On Mon, Jan 27, 2014 at 5:47 PM, Selvag Ruby <lists@ruby-forum.com> wrote:

Ruby Regular Expression

1.How to extract the words which are exist with symbols like
punctuation.
For eg:

str='Now, I am Ruby programmer. here, how to list the word which is
exist with symbol like punctuation, comma, or
exclamation.'

that Output may be as:
=>['Now,','programmer.','here,','punctuation,','comma,','exclamation.']

2.from that result, remove the symbol from word and in array. this
result may be as:
=>['Now','programmer','here','punctuation','comma','exclamation']

--
Posted via http://www.ruby-forum.com/\.

--
--------------------------------
Thanks & Regards
Asif Iquebal Sarkar
Bhubaneswar, Orissa

thanks to all replies. your all codes working well. some codes
impressing me to know more of Ruby. Can you explain this code in order
to understand?

···

--
Posted via http://www.ruby-forum.com/.

I'll have a go at explaining, although I'm no expert on Regexp.

str.scan(/(\w+)[[:punct:]]/).flatten

"str" - Take the String object

".scan(" - Execute the method "scan" which is available to String.

"/" - Regexp shorthand. A Regular Expression matches a pattern using
special characters.

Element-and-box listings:
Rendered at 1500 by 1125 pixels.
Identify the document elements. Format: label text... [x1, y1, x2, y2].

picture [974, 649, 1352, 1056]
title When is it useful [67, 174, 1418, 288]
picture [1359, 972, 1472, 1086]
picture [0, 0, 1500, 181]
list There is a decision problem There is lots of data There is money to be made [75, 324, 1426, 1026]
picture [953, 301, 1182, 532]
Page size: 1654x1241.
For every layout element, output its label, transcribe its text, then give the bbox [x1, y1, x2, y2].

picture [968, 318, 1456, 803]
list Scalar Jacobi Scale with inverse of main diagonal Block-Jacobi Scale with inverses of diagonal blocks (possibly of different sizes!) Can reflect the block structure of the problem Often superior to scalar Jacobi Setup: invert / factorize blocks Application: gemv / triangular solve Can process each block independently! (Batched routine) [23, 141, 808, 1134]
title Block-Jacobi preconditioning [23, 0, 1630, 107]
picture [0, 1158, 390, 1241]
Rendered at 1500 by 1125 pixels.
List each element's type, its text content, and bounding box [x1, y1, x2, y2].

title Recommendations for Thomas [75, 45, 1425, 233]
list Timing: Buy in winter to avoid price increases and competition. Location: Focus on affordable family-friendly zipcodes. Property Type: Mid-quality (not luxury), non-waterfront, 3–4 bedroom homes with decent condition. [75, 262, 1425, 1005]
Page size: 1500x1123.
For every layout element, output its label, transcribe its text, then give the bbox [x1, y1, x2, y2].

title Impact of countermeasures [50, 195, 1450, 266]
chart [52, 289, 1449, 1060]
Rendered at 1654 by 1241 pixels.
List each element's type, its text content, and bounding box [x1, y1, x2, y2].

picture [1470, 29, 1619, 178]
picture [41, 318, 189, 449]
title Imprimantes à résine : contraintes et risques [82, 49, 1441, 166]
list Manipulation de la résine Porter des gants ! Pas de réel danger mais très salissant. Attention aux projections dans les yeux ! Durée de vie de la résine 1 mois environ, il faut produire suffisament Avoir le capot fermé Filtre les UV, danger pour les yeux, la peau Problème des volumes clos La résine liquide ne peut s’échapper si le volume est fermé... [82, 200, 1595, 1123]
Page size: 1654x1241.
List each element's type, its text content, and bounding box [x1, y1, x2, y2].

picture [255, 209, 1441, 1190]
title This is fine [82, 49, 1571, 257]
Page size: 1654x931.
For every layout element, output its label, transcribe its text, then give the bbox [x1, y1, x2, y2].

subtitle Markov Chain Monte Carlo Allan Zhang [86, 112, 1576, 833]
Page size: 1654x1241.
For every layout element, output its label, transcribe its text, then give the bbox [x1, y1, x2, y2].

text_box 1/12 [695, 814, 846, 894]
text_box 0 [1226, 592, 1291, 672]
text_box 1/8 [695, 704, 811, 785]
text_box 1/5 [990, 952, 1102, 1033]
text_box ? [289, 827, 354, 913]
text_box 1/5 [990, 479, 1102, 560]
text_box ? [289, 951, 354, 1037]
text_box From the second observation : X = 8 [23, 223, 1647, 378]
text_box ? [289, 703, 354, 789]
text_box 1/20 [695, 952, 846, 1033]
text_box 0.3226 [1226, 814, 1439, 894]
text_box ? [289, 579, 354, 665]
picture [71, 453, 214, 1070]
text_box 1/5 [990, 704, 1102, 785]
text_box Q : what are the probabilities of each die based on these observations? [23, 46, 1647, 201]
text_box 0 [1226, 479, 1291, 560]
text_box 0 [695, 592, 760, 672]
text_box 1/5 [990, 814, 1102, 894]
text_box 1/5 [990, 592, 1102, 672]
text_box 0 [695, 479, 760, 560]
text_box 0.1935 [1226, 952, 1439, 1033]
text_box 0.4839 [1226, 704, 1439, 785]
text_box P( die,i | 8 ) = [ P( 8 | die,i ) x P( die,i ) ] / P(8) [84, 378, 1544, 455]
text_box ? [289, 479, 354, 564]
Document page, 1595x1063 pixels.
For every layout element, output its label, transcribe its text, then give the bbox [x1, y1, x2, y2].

- _Exercise A_
List every word in the second expected output array of the Ruby regular expression thread, the one without punctuation marks.
- _Exercise B_
Update the Ruby regular expression thread from "str='Now, I am" up to and including "Posted via http://www.ruby-forum.com/\.", replacing "comma" with "colon" throughout.
- _Exercise C_
Go on with the explanation in the Ruby regular expression thread, starting after its last sentence.

- _Task answer A_
Now, programmer, here, punctuation, comma, exclamation

- _Task answer B_
str='Now, I am Ruby programmer. here, how to list the word which is
exist with symbol like punctuation, colon, or
exclamation.'

that Output may be as:
=>['Now,','programmer.','here,','punctuation,','colon,','exclamation.']

2.from that result, remove the symbol from word and in array. this
result may be as:
=>['Now','programmer','here','punctuation','colon','exclamation']

--
Posted via http://www.ruby-forum.com/\.

- _Task answer C_
"(\w+)" - The parentheses indicate a "capture" group. This means that
you can match a specific subsection of the pattern and extract it. The
"\w" means any character in a word, like a letter, number, or
underscore. The "+" means 1 or more.

"[[:punct:]]" - means match punctuation. According to a quick Googling
this is "-[]\;',./!@#%&*()_{}::"?" Because this is outside the capture
group it is excluded.

"/" - Closes the Regexp.

")" - Closes the "scan" argument.

".flatten" - Turns the nested Array returned by using scan with captures
into a simple Array.

···

____________________________
str.scan(/\w+(?=[[:punct:]])/)

The difference with this one is that "(?=" excludes the punctuation from
the output.

According to this:
http://www.tutorialspoint.com/ruby/ruby_regular_expressions.htm

(?= re) Specifies position using a pattern. Doesn't have a range.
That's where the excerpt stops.